Because several decision trees exhibited similar training and testing metrics, we adopted an iterative approach to identify the ideal ensemble size of underlying decision trees. By incrementally adding trees and evaluating ensemble performance, we were able to determine the right mix of trees that offered the optimal trade-off between accuracy and computational cost. If this was not completed, the addition of more trees would introduce unnecessary complexity and processing overhead without meaningful gains in predictive power.
After selecting optimal ensemble decision trees, our model gave us the flexibility of selecting an appropriate probability threshold (e.g., the percent confidence that the patient was tagged appropriately), which is essential for translating raw prediction scores into meaningful patient classifications. By fine-tuning the threshold to allow for greater control of the sensitivity of predicted patients, we had the ability to further validate the model through both similarity to known patients and available epidemiological (EPI) data, which we will cover in the next section.
Model Validation
To determine the ideal probability threshold for patient prediction, we employed two complementary validation techniques. The first involved comparing incremental predicted patients to the known diagnosed cohort to identify a threshold at which meaningful differences began to emerge. The second leveraged external EPI research to estimate the expected total patient population. By combining known and predicted patients into a single cohort and applying projection factors based on claims data capture rates, we were able to assess alignment with the estimated disease prevalence and further refine the optimal threshold.

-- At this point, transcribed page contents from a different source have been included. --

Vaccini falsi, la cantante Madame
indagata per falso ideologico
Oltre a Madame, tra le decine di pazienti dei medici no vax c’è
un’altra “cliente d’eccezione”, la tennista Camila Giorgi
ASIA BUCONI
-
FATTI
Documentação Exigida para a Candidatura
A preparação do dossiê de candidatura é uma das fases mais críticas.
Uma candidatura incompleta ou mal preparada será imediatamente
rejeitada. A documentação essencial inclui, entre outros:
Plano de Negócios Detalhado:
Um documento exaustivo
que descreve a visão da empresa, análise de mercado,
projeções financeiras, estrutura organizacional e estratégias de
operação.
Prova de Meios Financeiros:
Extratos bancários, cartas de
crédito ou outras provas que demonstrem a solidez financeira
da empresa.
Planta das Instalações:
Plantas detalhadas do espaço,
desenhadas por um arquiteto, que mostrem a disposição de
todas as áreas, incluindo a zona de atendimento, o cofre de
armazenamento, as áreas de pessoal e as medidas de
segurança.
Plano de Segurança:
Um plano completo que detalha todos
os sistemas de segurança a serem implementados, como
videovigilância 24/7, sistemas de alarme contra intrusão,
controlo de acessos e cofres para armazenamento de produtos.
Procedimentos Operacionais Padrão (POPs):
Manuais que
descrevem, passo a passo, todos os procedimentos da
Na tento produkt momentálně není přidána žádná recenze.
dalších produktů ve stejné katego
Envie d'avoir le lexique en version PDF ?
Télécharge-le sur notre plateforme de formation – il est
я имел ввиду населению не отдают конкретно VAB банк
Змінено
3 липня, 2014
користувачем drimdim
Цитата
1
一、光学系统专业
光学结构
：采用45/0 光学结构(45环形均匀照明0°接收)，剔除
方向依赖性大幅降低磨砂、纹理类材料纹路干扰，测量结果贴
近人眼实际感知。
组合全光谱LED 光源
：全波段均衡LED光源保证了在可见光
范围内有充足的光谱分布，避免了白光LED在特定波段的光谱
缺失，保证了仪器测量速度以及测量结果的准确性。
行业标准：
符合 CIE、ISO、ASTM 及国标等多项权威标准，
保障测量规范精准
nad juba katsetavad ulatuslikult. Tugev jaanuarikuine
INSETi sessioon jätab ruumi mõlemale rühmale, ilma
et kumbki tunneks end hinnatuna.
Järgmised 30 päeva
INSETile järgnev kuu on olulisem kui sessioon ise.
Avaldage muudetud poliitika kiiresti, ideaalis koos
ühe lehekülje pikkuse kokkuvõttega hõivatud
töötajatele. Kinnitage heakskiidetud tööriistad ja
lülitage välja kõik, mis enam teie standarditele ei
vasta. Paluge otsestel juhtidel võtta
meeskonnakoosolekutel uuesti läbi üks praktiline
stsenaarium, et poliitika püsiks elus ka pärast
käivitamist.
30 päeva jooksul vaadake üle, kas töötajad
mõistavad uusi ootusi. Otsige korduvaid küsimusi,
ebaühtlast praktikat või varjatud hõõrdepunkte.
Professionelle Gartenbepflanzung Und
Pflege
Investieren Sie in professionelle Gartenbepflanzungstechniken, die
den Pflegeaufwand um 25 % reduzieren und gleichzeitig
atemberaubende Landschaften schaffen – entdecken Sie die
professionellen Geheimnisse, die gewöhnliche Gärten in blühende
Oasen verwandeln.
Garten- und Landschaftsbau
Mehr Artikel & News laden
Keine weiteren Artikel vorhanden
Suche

In the first approach, we analyzed the prevalence and frequency of key clinical markers, lab tests, and treatments – across both the known and predicted patient cohorts. Our goal was to maximize similarity between the two groups, under the assumption that a well-performing model would surface patients with clinical characteristics similar to those already diagnosed. We completed this by defining what constituted signification deviation from the predicted cohort to the known. Ultimately, we were able to pinpoint at what probability threshold the divergence from the known cohort became increasingly pronounced to establish a reasonable lower bound for inclusion.
To validate this further, we incorporated EPI-based prevalence estimates. By aggregating known and predicted patients at different thresholds and applying conservative, base, and optimistic projection factors – accounting for known limitations in claims capture – we triangulated the appropriate probability threshold that offered the most reliable and balanced result. This cutoff aligned with expected prevalence estimates while preserving strong clinical consistency with the known population.
Selecting the appropriate threshold also allowed us to align the model output with broader strategic objectives. In this case, the client prioritized higher recall to maximize the identification of potential patients – even at the expense of some false positives – making a slightly lower threshold more desirable. The probability threshold thus became a critical tuning lever: not only optimizing the model’s predictive reliability but also enabling downstream efforts, such as field team targeting or educational outreach, to focus on the most clinically relevant and commercially meaningful patients.